**STATED TASK**
Repeat, without any change, the entries presented below.
++++ DATA SHOWN
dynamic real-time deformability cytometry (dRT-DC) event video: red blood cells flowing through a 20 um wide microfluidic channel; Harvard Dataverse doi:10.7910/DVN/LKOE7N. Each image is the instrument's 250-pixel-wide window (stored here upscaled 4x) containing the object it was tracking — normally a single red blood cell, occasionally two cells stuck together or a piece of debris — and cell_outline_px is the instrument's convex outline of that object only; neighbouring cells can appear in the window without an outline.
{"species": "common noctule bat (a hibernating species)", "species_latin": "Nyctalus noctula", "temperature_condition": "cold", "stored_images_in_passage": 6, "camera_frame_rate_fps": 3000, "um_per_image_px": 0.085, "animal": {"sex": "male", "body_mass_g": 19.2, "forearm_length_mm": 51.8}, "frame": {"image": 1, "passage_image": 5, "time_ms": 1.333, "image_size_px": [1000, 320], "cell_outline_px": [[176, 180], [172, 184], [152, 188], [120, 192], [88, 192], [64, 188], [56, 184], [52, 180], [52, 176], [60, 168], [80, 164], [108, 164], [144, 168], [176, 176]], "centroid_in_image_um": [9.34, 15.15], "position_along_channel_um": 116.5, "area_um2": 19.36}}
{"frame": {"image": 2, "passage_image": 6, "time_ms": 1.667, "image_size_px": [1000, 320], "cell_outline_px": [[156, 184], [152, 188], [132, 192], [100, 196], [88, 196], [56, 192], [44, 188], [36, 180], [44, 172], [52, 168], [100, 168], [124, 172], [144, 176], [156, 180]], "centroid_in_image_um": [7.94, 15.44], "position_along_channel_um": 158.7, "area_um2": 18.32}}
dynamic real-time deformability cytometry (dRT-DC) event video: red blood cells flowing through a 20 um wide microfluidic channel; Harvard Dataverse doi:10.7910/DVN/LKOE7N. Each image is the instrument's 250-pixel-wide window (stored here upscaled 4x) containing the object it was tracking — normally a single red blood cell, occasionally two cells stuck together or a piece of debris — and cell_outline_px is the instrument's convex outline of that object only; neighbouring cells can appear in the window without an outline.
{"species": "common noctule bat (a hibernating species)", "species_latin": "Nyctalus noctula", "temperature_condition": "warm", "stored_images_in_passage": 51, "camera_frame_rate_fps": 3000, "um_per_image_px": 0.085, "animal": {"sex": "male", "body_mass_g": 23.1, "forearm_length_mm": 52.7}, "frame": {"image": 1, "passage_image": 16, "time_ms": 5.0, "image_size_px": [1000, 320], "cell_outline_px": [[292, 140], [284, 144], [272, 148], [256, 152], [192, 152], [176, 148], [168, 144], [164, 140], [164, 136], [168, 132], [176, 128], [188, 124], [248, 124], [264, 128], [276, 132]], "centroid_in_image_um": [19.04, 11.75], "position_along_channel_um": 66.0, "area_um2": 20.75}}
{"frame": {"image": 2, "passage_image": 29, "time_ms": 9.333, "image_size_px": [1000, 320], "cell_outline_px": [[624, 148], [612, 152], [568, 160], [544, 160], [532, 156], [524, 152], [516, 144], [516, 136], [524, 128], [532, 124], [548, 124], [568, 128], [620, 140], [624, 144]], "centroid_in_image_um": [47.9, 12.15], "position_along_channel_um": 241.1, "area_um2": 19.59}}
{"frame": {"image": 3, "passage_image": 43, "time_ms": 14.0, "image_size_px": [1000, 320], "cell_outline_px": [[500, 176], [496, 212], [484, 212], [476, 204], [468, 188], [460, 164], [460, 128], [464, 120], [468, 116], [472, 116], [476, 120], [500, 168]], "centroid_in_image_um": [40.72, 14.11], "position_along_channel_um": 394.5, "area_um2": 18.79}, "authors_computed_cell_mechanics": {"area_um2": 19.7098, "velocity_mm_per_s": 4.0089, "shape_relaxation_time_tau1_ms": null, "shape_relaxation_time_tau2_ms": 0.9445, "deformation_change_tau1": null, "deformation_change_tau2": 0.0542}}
++++++++
**SOLUTION**
dynamic real-time deformability cytometry (dRT-DC) event video: red blood cells flowing through a 20 um wide microfluidic channel; Harvard Dataverse doi:10.7910/DVN/LKOE7N. Each image is the instrument's 250-pixel-wide window (stored here upscaled 4x) containing the object it was tracking — normally a single red blood cell, occasionally two cells stuck together or a piece of debris — and cell_outline_px is the instrument's convex outline of that object only; neighbouring cells can appear in the window without an outline.
{"species": "common noctule bat (a hibernating species)", "species_latin": "Nyctalus noctula", "temperature_condition": "cold", "stored_images_in_passage": 6, "camera_frame_rate_fps": 3000, "um_per_image_px": 0.085, "animal": {"sex": "male", "body_mass_g": 19.2, "forearm_length_mm": 51.8}, "frame": {"image": 1, "passage_image": 5, "time_ms": 1.333, "image_size_px": [1000, 320], "cell_outline_px": [[176, 180], [172, 184], [152, 188], [120, 192], [88, 192], [64, 188], [56, 184], [52, 180], [52, 176], [60, 168], [80, 164], [108, 164], [144, 168], [176, 176]], "centroid_in_image_um": [9.34, 15.15], "position_along_channel_um": 116.5, "area_um2": 19.36}}
{"frame": {"image": 2, "passage_image": 6, "time_ms": 1.667, "image_size_px": [1000, 320], "cell_outline_px": [[156, 184], [152, 188], [132, 192], [100, 196], [88, 196], [56, 192], [44, 188], [36, 180], [44, 172], [52, 168], [100, 168], [124, 172], [144, 176], [156, 180]], "centroid_in_image_um": [7.94, 15.44], "position_along_channel_um": 158.7, "area_um2": 18.32}}
dynamic real-time deformability cytometry (dRT-DC) event video: red blood cells flowing through a 20 um wide microfluidic channel; Harvard Dataverse doi:10.7910/DVN/LKOE7N. Each image is the instrument's 250-pixel-wide window (stored here upscaled 4x) containing the object it was tracking — normally a single red blood cell, occasionally two cells stuck together or a piece of debris — and cell_outline_px is the instrument's convex outline of that object only; neighbouring cells can appear in the window without an outline.
{"species": "common noctule bat (a hibernating species)", "species_latin": "Nyctalus noctula", "temperature_condition": "warm", "stored_images_in_passage": 51, "camera_frame_rate_fps": 3000, "um_per_image_px": 0.085, "animal": {"sex": "male", "body_mass_g": 23.1, "forearm_length_mm": 52.7}, "frame": {"image": 1, "passage_image": 16, "time_ms": 5.0, "image_size_px": [1000, 320], "cell_outline_px": [[292, 140], [284, 144], [272, 148], [256, 152], [192, 152], [176, 148], [168, 144], [164, 140], [164, 136], [168, 132], [176, 128], [188, 124], [248, 124], [264, 128], [276, 132]], "centroid_in_image_um": [19.04, 11.75], "position_along_channel_um": 66.0, "area_um2": 20.75}}
{"frame": {"image": 2, "passage_image": 29, "time_ms": 9.333, "image_size_px": [1000, 320], "cell_outline_px": [[624, 148], [612, 152], [568, 160], [544, 160], [532, 156], [524, 152], [516, 144], [516, 136], [524, 128], [532, 124], [548, 124], [568, 128], [620, 140], [624, 144]], "centroid_in_image_um": [47.9, 12.15], "position_along_channel_um": 241.1, "area_um2": 19.59}}
{"frame": {"image": 3, "passage_image": 43, "time_ms": 14.0, "image_size_px": [1000, 320], "cell_outline_px": [[500, 176], [496, 212], [484, 212], [476, 204], [468, 188], [460, 164], [460, 128], [464, 120], [468, 116], [472, 116], [476, 120], [500, 168]], "centroid_in_image_um": [40.72, 14.11], "position_along_channel_um": 394.5, "area_um2": 18.79}, "authors_computed_cell_mechanics": {"area_um2": 19.7098, "velocity_mm_per_s": 4.0089, "shape_relaxation_time_tau1_ms": null, "shape_relaxation_time_tau2_ms": 0.9445, "deformation_change_tau1": null, "deformation_change_tau2": 0.0542}}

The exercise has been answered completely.